I have read a couple of dissenting reviews of Kate Bolick’s Spinster, but Briallen Hopper’s is the liveliest and most allusive. The crux of her counterargument: although Bolick is correct to reclaim spinsterhood as a desirable state, the assumptions on which this state rests still get defined by men. “Whom to marry, and when will it happen — these two questions define every woman’s existence, regardless of where she was raised or what religion she does or doesn’t practice,” Bolick writes.
I haven’t read the book, so I’m in no position to question the accuracy of what Hopper calls Bolick’s “anachronistic absolutes.” The reality is complicated, as spinsters in literature, TV, and film have demonstrated. I was happy Hopper spent time on The Bostonians, Henry James’ trenchant, remarkable novel about the crosscurrents of radicalism, repressed lesbianism, and making a living. No one emerges unscathed; it’s possible that’s why the book has never been among James’ most popular. I appreciated her mentioning My Best Friend’s Wedding; it reminded me of Robin Wood’s affection for this 1997 Julia Roberts mega hit, particularly its ending, which to Wood “fulfills the traditional Hollywood obligation to progress toward the ‘construction of the couple,’ but it is no longer the ‘construction of the heterosexual couple.'” The work of Ellen Willis, still too little cited, also posits spaces in which friendships provide the companionship of couples without the angst (she didn’t say no angst). The point, as Hopper writes, is how Bolick’s definition of spinsterhood incarnates “an arbitrary conflation of marriage with the commitments and responsibilities of adult life sometimes turns unmarried people into second-class citizens, and devalues many necessary forms of love.”

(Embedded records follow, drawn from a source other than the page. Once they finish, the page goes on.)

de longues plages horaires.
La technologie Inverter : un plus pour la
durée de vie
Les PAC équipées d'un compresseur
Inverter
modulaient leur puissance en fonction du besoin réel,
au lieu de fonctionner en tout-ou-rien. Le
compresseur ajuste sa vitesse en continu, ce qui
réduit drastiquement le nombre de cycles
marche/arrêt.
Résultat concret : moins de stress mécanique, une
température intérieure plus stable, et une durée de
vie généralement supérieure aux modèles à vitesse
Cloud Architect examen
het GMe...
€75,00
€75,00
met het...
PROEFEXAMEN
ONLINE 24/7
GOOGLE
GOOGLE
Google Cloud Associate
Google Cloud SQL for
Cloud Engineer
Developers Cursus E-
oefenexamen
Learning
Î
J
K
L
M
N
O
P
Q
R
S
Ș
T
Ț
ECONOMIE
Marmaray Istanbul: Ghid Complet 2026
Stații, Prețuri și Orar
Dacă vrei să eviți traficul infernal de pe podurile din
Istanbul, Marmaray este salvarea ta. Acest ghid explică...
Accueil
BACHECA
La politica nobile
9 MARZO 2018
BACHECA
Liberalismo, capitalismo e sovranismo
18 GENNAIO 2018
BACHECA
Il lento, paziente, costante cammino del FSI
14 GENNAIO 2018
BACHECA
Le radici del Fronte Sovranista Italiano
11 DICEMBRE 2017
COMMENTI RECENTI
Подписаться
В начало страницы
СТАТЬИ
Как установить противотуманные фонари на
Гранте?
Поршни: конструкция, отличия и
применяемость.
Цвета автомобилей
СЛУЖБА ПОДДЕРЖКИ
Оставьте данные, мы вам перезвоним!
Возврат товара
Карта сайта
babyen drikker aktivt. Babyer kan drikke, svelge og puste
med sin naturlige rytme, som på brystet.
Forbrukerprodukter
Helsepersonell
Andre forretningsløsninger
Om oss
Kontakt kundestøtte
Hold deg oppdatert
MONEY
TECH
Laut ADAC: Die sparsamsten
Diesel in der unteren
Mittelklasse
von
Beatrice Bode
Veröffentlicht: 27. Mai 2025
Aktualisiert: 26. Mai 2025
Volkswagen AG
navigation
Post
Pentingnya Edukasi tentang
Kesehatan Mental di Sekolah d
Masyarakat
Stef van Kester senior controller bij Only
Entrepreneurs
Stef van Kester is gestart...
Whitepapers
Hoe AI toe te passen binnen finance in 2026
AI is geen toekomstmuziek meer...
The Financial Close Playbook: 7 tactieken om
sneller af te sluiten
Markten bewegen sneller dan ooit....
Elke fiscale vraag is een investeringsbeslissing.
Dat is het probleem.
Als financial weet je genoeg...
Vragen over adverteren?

As a gay man living in a post-Obergefell world I’ve gotten more than a few well-meant inquiries into the state of my own affairs. The easy answer: “I haven’t found a man.” The real answer: “I’m not looking very hard.” Sex still interests me as an end, as much as books and writing and music and film and conversations over dinner and wine. Allowing homosexuals to enter into marriage contracts does create dangers. Disappointed and often demoralized — in the literal sense of the world, as in stripped of our morals — by a straight world, we rush to join the institution whose tenets persuaded parents, teachers, and siblings to hate us. As an older gay man I can, to quote Wood again, “view from the outside the social conventions and behavior patterns” from which heterosexuals have never quite emancipated themselves.” This is why the parents, teachers, and siblings who love us also find solace in our company. It’s not “What do you know?”; it’s “What have you seen?”
P.S.: While thinking about which songs celebrate friendship I’d no trouble finding songs about women reveling in bachelorhood but not many by men (there is, of course, a rich tradition of songs by men for men: from the Beatles’ “Two of Us” and Bruce Springsteen’s “Bobby Jean” to Young Thug and T.I.’s “About the Money”). All I could think of was Morrissey’s typically bombastic “Will Never Marry.” Suggestions welcome.